WORK TASK 1 ▸
Answer these questions using the text on Brian Dott and chile peppers in China:
(a) Which university awarded Dott his PhD in Chinese History?
(b) Around what year did chile peppers first arrive in China from the Americas?
(c) In which city was the Sichuan restaurant where the project's opening question came up?
WORK TASK 2 ▸
Copy the passage of the text on Brian Dott and chile peppers in China from "Chile peppers (also" to "and distinctive flavour?".

TEXT SECTION ▸
####################

Brian Dott received a Master’s degree in Chinese Studies from the University of Michigan and his PhD in Chinese History from the University of Pittsburgh. He teaches in the History Department and Asian & Middle Eastern Studies Program at Whitman College. His passion is studying changes in Chinese cultural practices from 1500 to the present. Brian R. Dott is author of The Chile Pepper in China A Cultural Biography‘ (Columbia University Press, 2020). His previous book examines different groups of pilgrims to one of China’s most sacred mountains: Identity Reflections: Pilgrimages to Mount Tai in Late Imperial China (Harvard University Asia Center, 2004).
Chile peppers (also spelled chilli or chili) first arrived in China from the Americas around 1570. Their popularity took off quickly. A source from 1621 described them as being grown everywhere and important for cooking and medicine. Ultimately, the Chinese use of chile peppers has influenced a wide range of cultural practices, from cuisine to medicine, from decorations to gender tropes. I began this project with a simple question; I was eating in a Sichuan restaurant in Beijing and wondered how the Chinese had begun eating something new with such a strong and distinctive flavour?

####################

EXTRACTED ENTRIES ▸
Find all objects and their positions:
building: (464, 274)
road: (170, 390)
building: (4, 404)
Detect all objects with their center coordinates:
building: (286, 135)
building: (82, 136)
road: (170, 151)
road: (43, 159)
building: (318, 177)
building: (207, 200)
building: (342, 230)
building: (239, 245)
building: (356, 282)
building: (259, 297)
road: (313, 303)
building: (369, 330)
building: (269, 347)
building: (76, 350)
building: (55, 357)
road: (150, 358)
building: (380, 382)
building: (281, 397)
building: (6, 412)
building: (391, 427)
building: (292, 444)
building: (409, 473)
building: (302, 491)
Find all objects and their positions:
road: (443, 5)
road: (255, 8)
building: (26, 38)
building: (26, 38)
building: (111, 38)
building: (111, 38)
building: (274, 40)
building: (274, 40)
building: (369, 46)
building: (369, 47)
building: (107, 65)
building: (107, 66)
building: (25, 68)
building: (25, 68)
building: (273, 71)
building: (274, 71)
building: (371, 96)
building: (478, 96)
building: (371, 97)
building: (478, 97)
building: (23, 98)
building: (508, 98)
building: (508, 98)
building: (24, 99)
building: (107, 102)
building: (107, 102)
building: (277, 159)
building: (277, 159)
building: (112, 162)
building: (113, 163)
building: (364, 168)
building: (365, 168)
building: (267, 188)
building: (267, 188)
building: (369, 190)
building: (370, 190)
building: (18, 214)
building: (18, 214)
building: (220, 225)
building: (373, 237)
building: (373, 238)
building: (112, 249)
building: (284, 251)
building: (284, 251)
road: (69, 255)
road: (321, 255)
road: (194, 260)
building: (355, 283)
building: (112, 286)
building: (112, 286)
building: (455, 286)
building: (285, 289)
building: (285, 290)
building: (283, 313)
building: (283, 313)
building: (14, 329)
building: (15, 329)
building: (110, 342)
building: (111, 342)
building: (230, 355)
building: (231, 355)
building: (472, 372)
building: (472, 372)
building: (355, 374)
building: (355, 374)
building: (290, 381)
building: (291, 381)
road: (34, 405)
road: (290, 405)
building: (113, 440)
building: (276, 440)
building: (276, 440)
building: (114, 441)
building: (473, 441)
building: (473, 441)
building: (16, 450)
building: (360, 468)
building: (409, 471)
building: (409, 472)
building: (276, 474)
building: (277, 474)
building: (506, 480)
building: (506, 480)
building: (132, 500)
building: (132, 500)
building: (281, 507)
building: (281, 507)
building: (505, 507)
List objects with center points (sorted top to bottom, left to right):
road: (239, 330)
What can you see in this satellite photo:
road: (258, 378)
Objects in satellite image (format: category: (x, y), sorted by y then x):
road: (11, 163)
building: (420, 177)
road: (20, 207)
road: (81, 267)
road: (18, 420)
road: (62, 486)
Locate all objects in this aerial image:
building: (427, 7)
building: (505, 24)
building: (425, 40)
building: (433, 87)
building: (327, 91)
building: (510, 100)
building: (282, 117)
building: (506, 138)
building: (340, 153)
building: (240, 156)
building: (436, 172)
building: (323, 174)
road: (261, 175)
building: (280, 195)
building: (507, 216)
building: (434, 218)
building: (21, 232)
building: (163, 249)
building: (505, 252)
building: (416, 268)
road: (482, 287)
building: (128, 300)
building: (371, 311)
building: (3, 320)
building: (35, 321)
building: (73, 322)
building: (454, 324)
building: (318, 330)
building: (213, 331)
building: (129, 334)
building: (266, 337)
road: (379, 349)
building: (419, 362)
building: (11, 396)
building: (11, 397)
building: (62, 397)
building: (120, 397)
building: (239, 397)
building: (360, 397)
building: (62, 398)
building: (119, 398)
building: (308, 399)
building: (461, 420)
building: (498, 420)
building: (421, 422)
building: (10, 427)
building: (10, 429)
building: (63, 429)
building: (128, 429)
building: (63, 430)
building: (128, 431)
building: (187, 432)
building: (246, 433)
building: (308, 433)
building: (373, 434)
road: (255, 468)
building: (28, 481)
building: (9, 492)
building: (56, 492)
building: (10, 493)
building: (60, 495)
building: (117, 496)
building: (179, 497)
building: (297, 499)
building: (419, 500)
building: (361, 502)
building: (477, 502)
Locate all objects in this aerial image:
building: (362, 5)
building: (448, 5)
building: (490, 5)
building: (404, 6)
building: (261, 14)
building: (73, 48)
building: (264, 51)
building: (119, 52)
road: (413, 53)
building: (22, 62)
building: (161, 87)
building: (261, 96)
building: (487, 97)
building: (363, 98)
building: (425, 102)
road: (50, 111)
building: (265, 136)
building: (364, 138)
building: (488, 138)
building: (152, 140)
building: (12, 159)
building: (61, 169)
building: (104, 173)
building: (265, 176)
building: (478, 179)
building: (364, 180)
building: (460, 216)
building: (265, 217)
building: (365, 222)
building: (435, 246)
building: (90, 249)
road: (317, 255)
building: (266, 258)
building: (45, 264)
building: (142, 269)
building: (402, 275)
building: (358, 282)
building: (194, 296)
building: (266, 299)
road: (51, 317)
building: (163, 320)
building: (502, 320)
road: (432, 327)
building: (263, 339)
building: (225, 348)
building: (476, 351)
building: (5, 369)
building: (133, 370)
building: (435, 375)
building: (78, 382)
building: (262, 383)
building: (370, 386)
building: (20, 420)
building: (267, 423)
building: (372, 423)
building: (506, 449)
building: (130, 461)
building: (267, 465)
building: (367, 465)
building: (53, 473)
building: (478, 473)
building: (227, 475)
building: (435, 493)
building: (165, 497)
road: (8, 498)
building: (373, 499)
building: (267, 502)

####################

EXERCISE SOLUTION 1 ▸
(a) The University of Pittsburgh
(b) Around 1570
(c) Beijing

EXERCISE SOLUTION 2 ▸
Chile peppers (also spelled chilli or chili) first arrived in China from the Americas around 1570. Their popularity took off quickly. A source from 1621 described them as being grown everywhere and important for cooking and medicine. Ultimately, the Chinese use of chile peppers has influenced a wide range of cultural practices, from cuisine to medicine, from decorations to gender tropes. I began this project with a simple question; I was eating in a Sichuan restaurant in Beijing and wondered how the Chinese had begun eating something new with such a strong and distinctive flavour?